Existe-t-il encore une classe ouvrière ? Oui et non. On
dénombre encore 6 millions d’ouvriers mais ils sont quasi invisibles. À
l’occasion du festival Filmer le travail, organisé à Poitiers mi-février, la
question de la «représentation» des ouvriers a été mise en débat. Éclairage.
Dans la préface de leur ouvrage, Retour sur la condition
ouvrière, Michel Pialoux et Stéphane Beaud rapportaient après avoir interrogé
des étudiants en sociologie que ceux-ci estimaient le nombre d’ouvriers en
France à 10 % de leur effectif réel. Une estimation largement erronée : leur
nombre est encore d’environ 6 millions. Soit un actif sur quatre. Qui plus est,
les traits « caractéristiques » de la condition ouvrière perdurent : précarité
de l’emploi et de l’existence, travail pénible, faible perspective de
promotion, atteintes à la santé, espérance de vie réduite… Pourtant, cette
catégorie semble devenue invisible sur les scènes médiatique, politique et
culturelle. Pour preuve, elle n’occupe que 2 % seulement de l’espace
médiatique, selon l’Observatoire des inégalités.
En un peu plus d’un demi-siècle, la France est passée d’une
économie fondée sur l’agriculture et l’artisanat à une industrie dominante
avant de connaître un développement des services. Dans le même temps s’est
amorcé « le déclin de la population active des ouvriers au profit des employés
et des cadres », analysait il y a quelques jours Henri Eckert, sociologue du
travail, à l’occasion d’une journée de débat sur « le monde ouvrier en image »

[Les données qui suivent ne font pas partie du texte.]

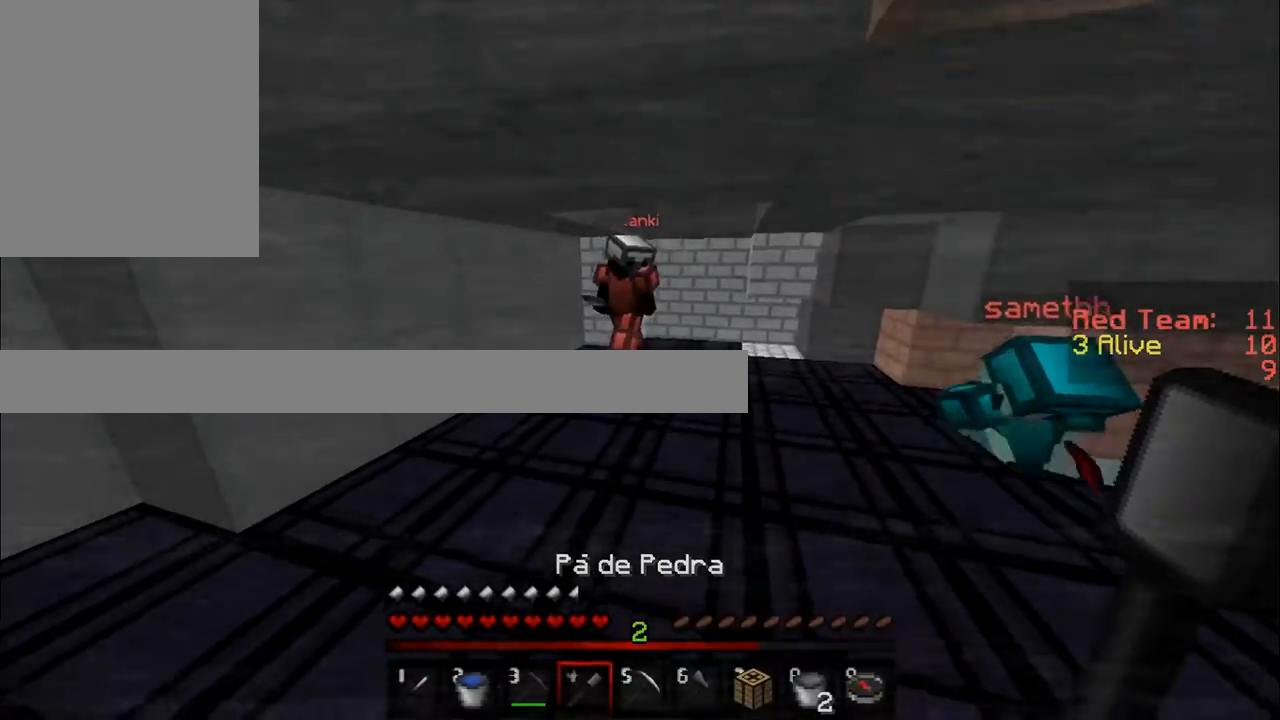
Gameplay with keyboard and mouse; each line is a JSON object with the keys and mouse buttons held at the frame after it. "events" lists presses ("down") and releases ("up") of "a", "d", "s", "w", "mouse_left" and "mouse_right" between this image and that frame as [ms after this image, input, new state], when the widget could be followed in between. "mouse_left", "mouse_right" = the "left", "right" buttons of the "mouse" list. No other keys are recorded. Fast repeated clicks can show as one long hold. Mouse movement is not recorded.
{"keys": [], "mouse": ["right"], "events": [[200, "mouse_right", "down"], [334, "mouse_right", "up"], [367, "mouse_right", "down"]]}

organisée dans le cadre du festival Filmer le travail, qui s’est tenu du 7 au
16 février à Poitiers. Et bien qu’ils demeurent l’un des groupes sociaux les
plus importants aujourd’hui encore, les ouvriers ne forment plus une catégorie
homogène, dotée d’une identité forte.
« Pour les médias, les ouvriers ont disparu, analyse Roger
Cornu, sociologue. Les pourcentages sont trompeurs. Le nombre d’ouvriers n’a
quasiment pas changé. Ce qui a changé, c’est la taille de la population active.
Et alors que dans les années 1950 les ouvriers étaient concentrés dans de
grosses entreprises, depuis les années 1990, plus de la moitié travaillent dans
des entreprises de moins de 50 salariés.» « Aujourd’hui, on ne parle des
ouvriers que lorsque des usines ferment ou quand on les accuse de voter Front
national, alors même qu’une grande majorité d’entre eux est abstentionniste »,
corrobore le sociologue Martin Thibault. « On parle des ouvriers quand ils
menacent de tout faire sauter, on parle d’eux en montrant leurs mines fatiguées
sur fond de fumées noires. Pourquoi continuer à montrer les ouvriers dans ces
seules circonstances ? Pour faire peur ? » interroge Henri Eckert.